Naturalmente, le agevolazioni dovranno trovare conferma nel testo che sarà pubblicato in Gazzetta Ufficiale.

Sempre nella bozza del Decreto si legge che: “per gli atti relativi a cessioni soggette all’imposta sul valore aggiunto, è attribuito agli acquirenti che non hanno ancora compiuto trentasei anni di età nell’anno in cui l’atto è stipulato un credito d’imposta dell’ammontare pari all’imposta sul valore aggiunto corrisposta in relazione all’acquisto”.

Il credito d’imposta può essere portato in diminuzione dalle imposte di registro, ipotecaria, catastale, sulle successioni e donazioni dovute sugli atti e sulle denunce presentati dopo la data di acquisizione del credito, ovvero può essere utilizzato in diminuzione delle imposte sui redditi delle persone fisiche dovute in base alla dichiarazione da presentare successivamente alla data dell’acquisto; può altresì essere utilizzato in compensazione ai sensi del decreto legislativo 9 luglio 1997, n. 241.

Il credito d’imposta in ogni caso non dà luogo a rimborsi.

I finanziamenti erogati per l’acquisto, la costruzione e la ristrutturazione di immobili ad uso abitativo per i quali ricorrono le condizioni e i requisiti di cui sopra e sempreché la sussistenza degli stessi risulti da dichiarazione della parte mutuataria resa nell’atto di finanziamento o allegata al medesimo sono esenti dall’imposta sostitutiva delle imposte di registro, di bollo, ipotecarie e catastali e delle tasse sulle concessioni governative, prevista in ragione dello 0,25 % dall’articolo 18 del Decreto del Presidente della Repubblica 29 settembre 1973, n. 601.

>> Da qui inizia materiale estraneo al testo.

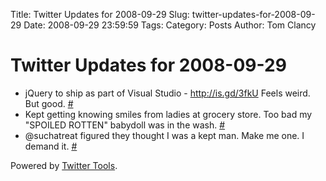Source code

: Title: Twitter Updates for 2008-09-29
Slug: twitter-updates-for-2008-09-29
Date: 2008-09-29 23:59:59
Tags: 
Category: Posts
Author: Tom Clancy

# Twitter Updates for 2008-09-29

<ul>
	<li>jQuery to ship as part of Visual Studio - <a href="http://is.gd/3fkU" rel="nofollow">http://is.gd/3fkU</a> Feels weird. But good. <a href="http://twitter.com/tclancy/statuses/939125474">#</a></li>
	<li>Kept getting knowing smiles from ladies at grocery store. Too bad my "SPOILED ROTTEN" babydoll was in the wash. <a href="http://twitter.com/tclancy/statuses/939518569">#</a></li>
	<li>@suchatreat figured they thought I was a kept man. Make me one. I demand it. <a href="http://twitter.com/tclancy/statuses/939570482">#</a></li>
</ul>
<p>Powered by <a href="http://alexking.org/projects/wordpress">Twitter Tools</a>.</p>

In caso di insussistenza delle condizioni e dei requisiti per beneficiare delle agevolazioni o di decadenza di quest’ultime, per il recupero delle imposte dovute e per la determinazione delle sanzioni e degli interessi si applicano le relative disposizioni previste dalla nota II bis all’articolo 1, della tariffa, parte prima, allegata al testo unico delle disposizioni concernenti l’imposta di registro, approvato con Decreto del Presidente della repubblica 26 aprile 1986, n. 131 e dall’articolo 20 del decreto del Presidente della Repubblica 29 settembre 1973, n. 601.

Fondo per le politiche giovanili

In seguito alle conseguenze causate dall’emergenza epidemiologica da Covid-19, il Fondo per le politiche giovanili, è incrementato di 30 milioni di euro per l’anno 2021 allo scopo di finanziare, nel limite di spesa autorizzato, politiche di prevenzione e contrasto ai fenomeni di disagio giovanile e comportamenti a rischio, compresi quelli dovuti all’uso non consapevole delle piattaforme digitali, anche attraverso attività di assistenza e supporto psicologico, azioni volte a favorire l’inclusione e l’innovazione sociale nonché lo sviluppo individuale, la promozione di attività sportive per i giovani di età inferiore ai 35 anni.